His appearance in China betrays self-confidence – even arrogance – in stark contrast to British rival HSBC, who has been accused of ‘kowtowing’ to Beijing.
And there is little sign that he is ready to step down. Despite being 65, it’s clear that he wants to stay another five years, telling Fox Business in the summer, “I’m not going to play golf and smell flowers.”
He has survived throat cancer and had emergency heart surgery at the start of the pandemic.
And he has outlived other titans who led their banks into the financial crisis, including Goldman Sach’s supremo Lloyd Blankfein.
Dimon’s success is due to his enormous energy and although he has a good sense of humor, this can quickly turn into a fierce temper.
He wakes up at 5 a.m. fully informed and at the office at 7:30 a.m., although he has supposedly cut back on running and tennis.
He appears at events with his wife Judy, whom we courted at Harvard and was described by classmate Jeffrey Immelt – who later became GE’s president – as “by far the prettiest, sexiest and smartest girl in the class.”
He is said to remember the names of every junior he meets, as well as to have a list of who owes him favors. And he has never been afraid to speak out and has even been willing to clash publicly with heads of state.
Power couple: Dimon with wife Judy, who was described by classmate Jeffrey Immelt – later GE president – as “by far the prettiest, sexiest and smartest girl in the class”
In 2011, he asked French President Nicolas Sarkozy to get the G20 to avoid ‘over-regulation’ of banks.
But Sarkozy turned red and launched an attack on bankers, saying they had taken measures during the financial crisis that “defy common sense” and harmed millions of people.
Unsurprisingly, Dimon’s time with JP Morgan made him a very wealthy man.

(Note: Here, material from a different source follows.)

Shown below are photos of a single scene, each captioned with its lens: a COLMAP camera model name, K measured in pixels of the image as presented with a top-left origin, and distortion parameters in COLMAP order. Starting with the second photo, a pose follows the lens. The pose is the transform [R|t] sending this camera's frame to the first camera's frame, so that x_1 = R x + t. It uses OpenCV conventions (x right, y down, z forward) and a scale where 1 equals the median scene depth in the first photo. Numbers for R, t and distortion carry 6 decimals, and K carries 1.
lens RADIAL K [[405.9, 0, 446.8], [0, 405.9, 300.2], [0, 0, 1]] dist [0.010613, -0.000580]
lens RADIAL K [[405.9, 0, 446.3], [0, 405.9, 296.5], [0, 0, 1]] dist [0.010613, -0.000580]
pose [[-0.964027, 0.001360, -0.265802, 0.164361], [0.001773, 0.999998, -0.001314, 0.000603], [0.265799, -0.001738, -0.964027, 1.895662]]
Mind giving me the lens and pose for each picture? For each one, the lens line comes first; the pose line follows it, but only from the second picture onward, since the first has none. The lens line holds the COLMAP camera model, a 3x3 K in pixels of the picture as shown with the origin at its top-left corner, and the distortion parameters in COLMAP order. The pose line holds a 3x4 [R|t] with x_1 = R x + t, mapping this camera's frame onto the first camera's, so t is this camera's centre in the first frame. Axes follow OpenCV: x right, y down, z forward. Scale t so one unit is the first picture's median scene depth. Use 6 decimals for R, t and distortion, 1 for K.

Last year he took home £24 million, which is equivalent to his salary in 2019.
But a major blot on his writing system was the London Whale scandal of 2012, which resulted in one of JP Morgan’s Canary Wharf bankers losing a whopping £4.2 billion.

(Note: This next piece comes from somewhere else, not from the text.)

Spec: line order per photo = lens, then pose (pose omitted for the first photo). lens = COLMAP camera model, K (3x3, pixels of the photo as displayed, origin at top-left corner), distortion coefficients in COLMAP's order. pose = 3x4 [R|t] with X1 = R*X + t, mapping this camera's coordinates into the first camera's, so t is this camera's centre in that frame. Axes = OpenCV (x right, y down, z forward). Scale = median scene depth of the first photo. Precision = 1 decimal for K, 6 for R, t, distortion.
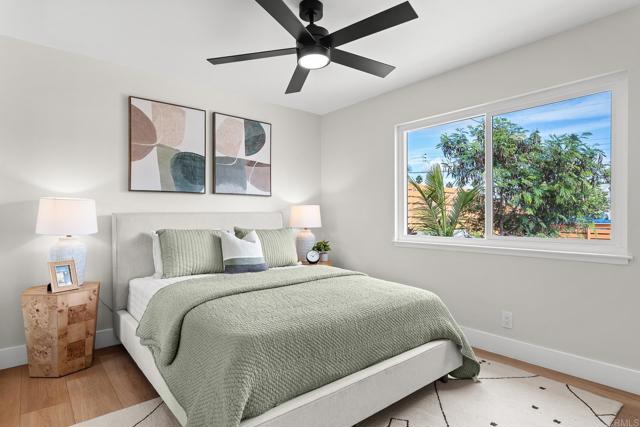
lens RADIAL K [[352.8, 0, 320.3], [0, 352.8, 215.5], [0, 0, 1]] dist [0.025512, 0.000275]
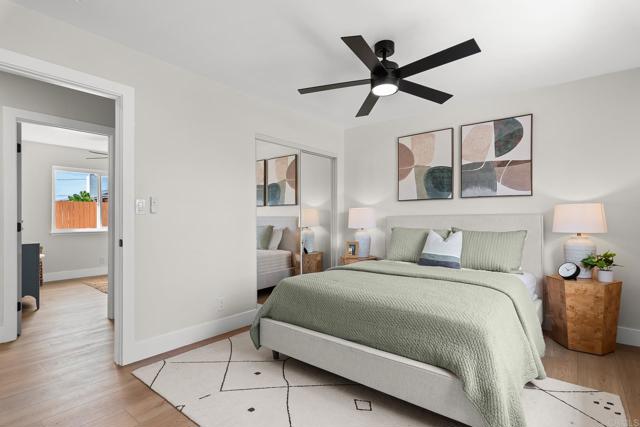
lens RADIAL K [[325.2, 0, 320.2], [0, 325.2, 215.8], [0, 0, 1]] dist [-0.002605, 0.000302]
pose [[0.171038, -0.016445, -0.985127, 0.636493], [-0.004521, 0.999837, -0.017475, 0.014345], [0.985254, 0.007442, 0.170936, 0.382816]]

Dimon initially dismissed the story as a ‘storm in a teapot’, which he soon regretted.
Later, he was more remorseful, calling the transactions “flawed, complex, poorly judged, poorly executed and poorly controlled.” The bank ended up paying more than £1 billion in fines to settle US and UK regulatory investigations into the matter.
For a while, Dimon’s rockstar status was threatened as regulators questioned whether banks were unable to control their employees after the financial crisis and whether bankers were still addicted to risk.
But if rivals thought this was the end of Dimon, they were wrong.
He knows how to maintain power and has ousted or sidelined potential successors, including Bill Winters, who went on to lead Standard Chartered, and Jes Staley who went to Barclays.
Still, question marks have grown as to whether Dimon can really last another five years.
There are rumors that British banker Marianne Lake, a Reading University graduate and a single mother of three, is getting closer to achieving the title.
Lake is responsible for running JP Morgan’s consumer loans division.
Should Lake pull it off, she would become the second major British CEO on Wall Street, with Scottish-born Jane Fraser at the head of Citigroup. But for now, Dimon, like the Chinese Communist Party, seems immobile.